- [Job] From the entries below, extract every line that contains the string "kytičkou", reproducing each line in full.

- [Dataset excerpts]
===

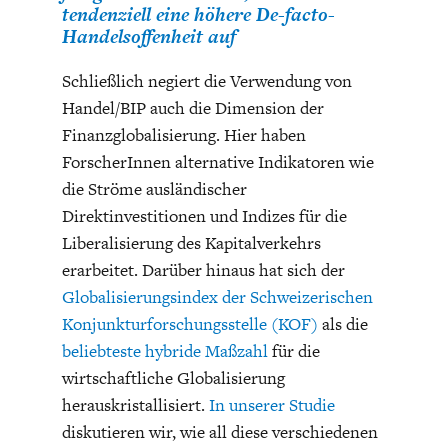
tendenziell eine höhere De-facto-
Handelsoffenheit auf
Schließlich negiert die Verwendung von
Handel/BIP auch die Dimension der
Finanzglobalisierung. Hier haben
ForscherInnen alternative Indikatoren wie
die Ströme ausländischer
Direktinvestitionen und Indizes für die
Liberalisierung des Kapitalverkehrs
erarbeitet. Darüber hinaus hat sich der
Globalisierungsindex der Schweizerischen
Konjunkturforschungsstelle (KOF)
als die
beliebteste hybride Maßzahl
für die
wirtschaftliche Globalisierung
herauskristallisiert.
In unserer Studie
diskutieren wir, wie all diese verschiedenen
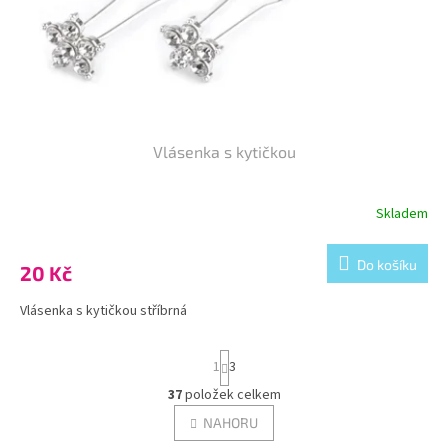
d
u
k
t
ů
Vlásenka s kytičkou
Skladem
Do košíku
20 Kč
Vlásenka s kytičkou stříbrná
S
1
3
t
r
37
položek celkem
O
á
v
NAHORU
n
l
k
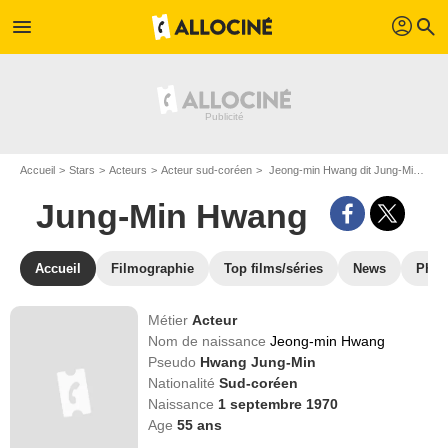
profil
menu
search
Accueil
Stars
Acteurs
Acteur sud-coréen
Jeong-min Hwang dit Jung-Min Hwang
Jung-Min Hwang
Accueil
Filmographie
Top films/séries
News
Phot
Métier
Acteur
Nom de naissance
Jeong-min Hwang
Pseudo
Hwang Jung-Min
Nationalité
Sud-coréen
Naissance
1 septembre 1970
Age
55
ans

===

- [Completed task]
Vlásenka s kytičkou
Vlásenka s kytičkou stříbrná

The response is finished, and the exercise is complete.